Therapeutisch versuchten wir zunächst eine Desensibilisierung in aufsteigenden Konzentrationen nach Galloway und deShazo (Galloway & deShazo, 1990), die jedoch nicht erfolgreich war. Auf eine i.v. Insulingabe unter der Vorstellung einer "Absättigung" der Antikörper haben wir in Anbetracht der Anaphylaxiegefahr bei hohem IgE und Eosinophilie

verzichtet. Da der Patient initial noch eine endogene Funktionsreserve aufwies, haben wir zunächst einen Versuch mit maximaler oraler antidiabetischer Therapie unternommen (Glinid, Biguanid, Sensitizer), um eine exogene Insulinsubstitution hinauszuzögern. Dies war zunächst erfolgreich, nach 4 Monaten trat jedoch eine Erschöpfung des Restpankreas auf, die c-Peptid-Werte fielen auf <0.6 ng/ml ohne Stimulierbarkeit. Die stationäre Wiederaufnahme des Patienten erfolgte in der Ketoazidose, er war nun zwingend auf exogene Insulinsubstiution angewiesen. Unter Kortisonstoßtherapie, ergänzt um H1/H2-Blockade gelang dann bei ausschließlicher Therapie mit dem Insulin-Analogon LysPro eine exogene Insulinsubstitution ohne Hautreaktionen und mit zunehmender Stabilisierung der BZ-Einstellung. Die Reduktion der Kortisondosis wurde am Niveau der Hautreaktion titriert, im Labor zeigte sich im Verlauf ein langsamer Abfall der Antikörperkonzentrationen und des Bindungsniveaus. Aktuell ist der Patient unter diesem Regime mit prandialer LysPro-Therapie in Kombination mit derzeit 12.5 mg Decortin H und H1/H2-Blockade weitgehend beschwerdefrei, insbesondere ohne Hautreaktionen. Das HbA1c liegt bei 7.4%, und die Hypoglykämierate ist deutlich gesunken.

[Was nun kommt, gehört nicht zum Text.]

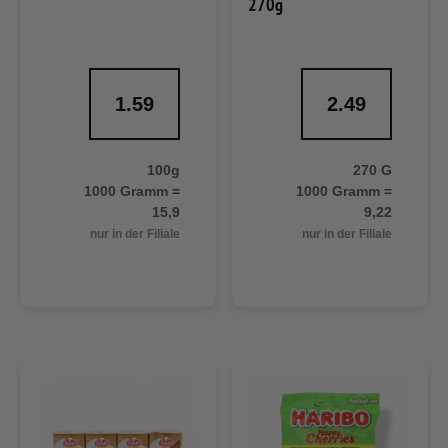
270g
1.59
2.49
100g
270 G
1000 Gramm =
1000 Gramm =
15,9
9,22
nur in der Filiale
nur in der Filiale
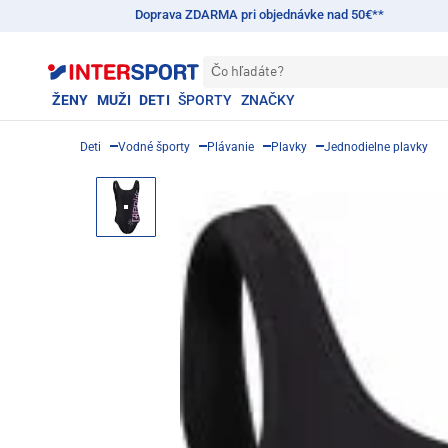
Doprava ZDARMA pri objednávke nad 50€**
Čo hľadáte?
ŽENY
MUŽI
DETI
ŠPORTY
ZNAČKY
Deti
Vodné športy
Plávanie
Plavky
Jednodielne plavky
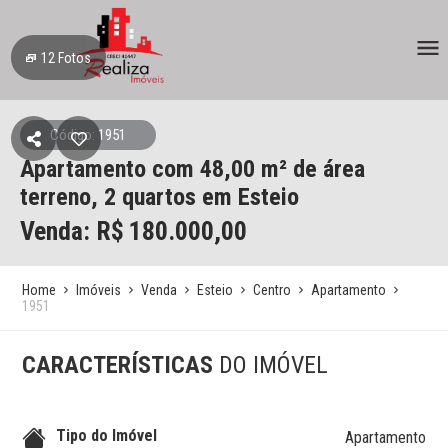
12
Fotos
Código: 1951
Apartamento
com 48,00 m² de área
terreno,
2 quartos
em Esteio
Venda: R$
180.000,00
Home
Imóveis
Venda
Esteio
Centro
Apartamento
1951
CARACTERÍSTICAS
DO IMÓVEL
Tipo do Imóvel
Apartamento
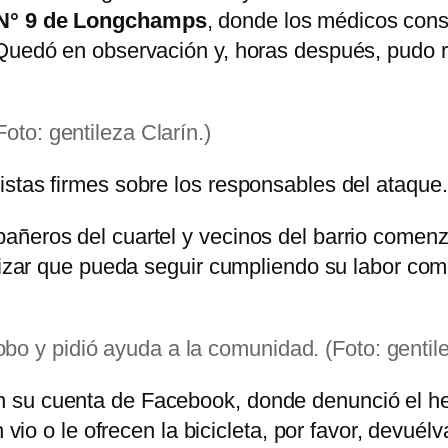
 N° 9 de Longchamps
, donde los médicos cons
Quedó en observación y, horas después, pudo ra
oto: gentileza Clarín.)
stas firmes sobre los responsables del ataque.
añeros del cuartel y vecinos del barrio comenz
ntizar que pueda seguir cumpliendo su labor co
o y pidió ayuda a la comunidad. (Foto: gentile
 su cuenta de Facebook, donde denunció el hec
 vio o le ofrecen la bicicleta, por favor, devuélv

Zusammenfassend bleibt festzuhalten, daß immunologische Reaktionen gegen Humaninsuline oder galenische Zusätze seltene Komplikationen darstellen, die im Einzelfall jedoch für das individuelle Management der Patienten sowie für deren Prognose von größter Bedeutung sein können. In diesem Kapitel wurden exemplarisch vier Kasuistiken von Patienten behandelt, die mit typischen immunologischen Komplikationen unter Insulintherapie in unserer Diabetes-Ambulanz vorstellig wurden. Der dargestellte Algorithmus ermöglichte in allen Fällen eine Differentialdiagnose dieser Komplikationen und eine Abschätzung der klinischen Relevanz des Problems. Hierdurch werden die verschiedenen immunologisch vermittelten Komplikationen der Insulintherapie individuell therapierbar. Derzeit planen wir in Zusammenarbeit mit der Gruppe Diabetes der Arbeitsgemeinschaft Pädiatrische Endokrinologie (APE, Prof. Schönau, Universität Köln und Prof. Holl, Universität Ulm) eine Deutschlandweite Studie zur klinischen Bedeutung der Insulin-Antikörper bei Kindern mit Typ 1 Diabetes.